Taxes could rise more than 15%
10/13/2005
BY PATRICK SWEENEY
Pioneer Press
Preliminary tax levies set by St. Paul, Ramsey County and the St. Paul school district would add up to property tax increases for homeowners of more than 15 percent next year, according to a new projection by the nonpartisan research staff of the Minnesota House.
Projections for St. Paul and several other Minnesota cities were prepared for House Minority Leader Matt Entenza, DFL-St. Paul. In a series of news conferences Wednesday, Entenza charged that Gov. Tim Pawlenty’s no-new-taxes policy is driving up local property taxes.
The forecast for St. Paul’s double-digit property tax increase takes into account increases in home values as well as the maximum tax levies set last month by local units of government. The levies can go down, but not up, when the city, county and school district set final levies in December.
The owner of a hypothetical low-value St. Paul home — a property that had a taxable value of $108,000 last year and $122,000 this year — would face a 19.6 percent increase in the spring, according to the projection.
Taxes on a high-value home worth $367,000 would increase an estimated 15.7 percent.
Small increases in the value of commercial and industrial property in St. Paul lower the estimated overall increase in property taxes to 13.8 percent.

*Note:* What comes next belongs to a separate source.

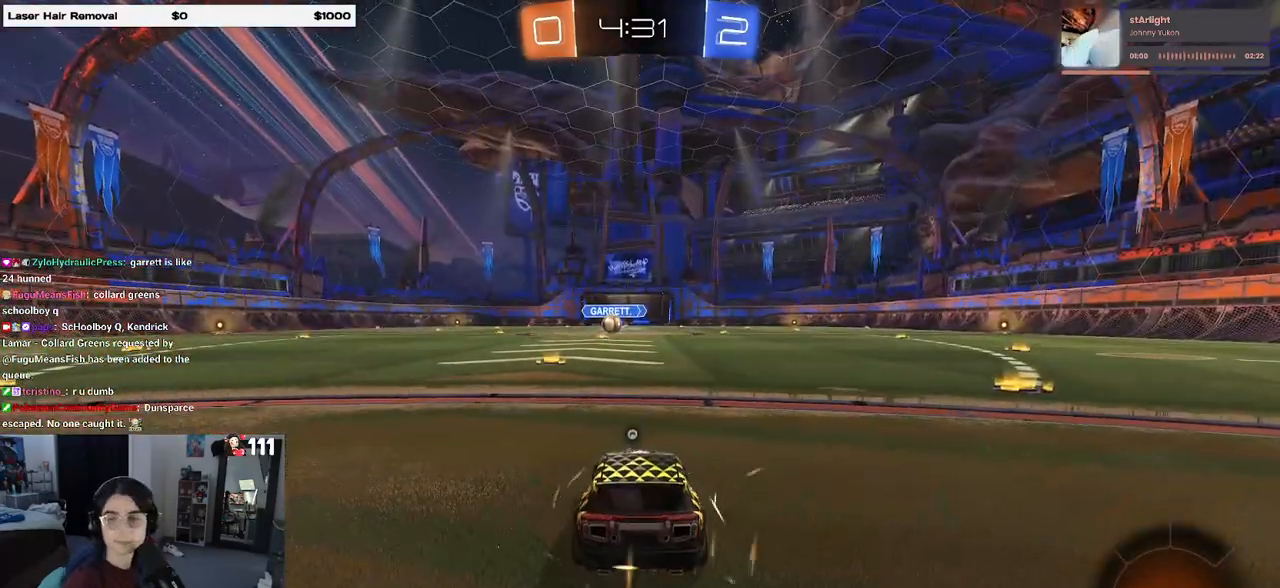
{"buttons": ["R2"], "left_stick": "center", "right_stick": "center", "events": [[500, "R2", "down"]]}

“There was no need for property taxes to go up by double-digit amounts,” Entenza said. “But a so-called no-new-taxes pledge, instead, is a raising-of-property-taxes pledge.
In response, Pawlenty spokesman Brian McClung said property tax increases are mostly the responsibility of local governments, not the Legislature and governor.
“The governor stands with taxpayers who are upset at local units of government that rely on property tax increases,” he said.
McClung challenged Entenza to support a property tax freeze or the mail-in tax challenges that Pawlenty unsuccessfully pushed the Legislature to approve as a means for taxpayers to demand a direct vote on big property tax increases.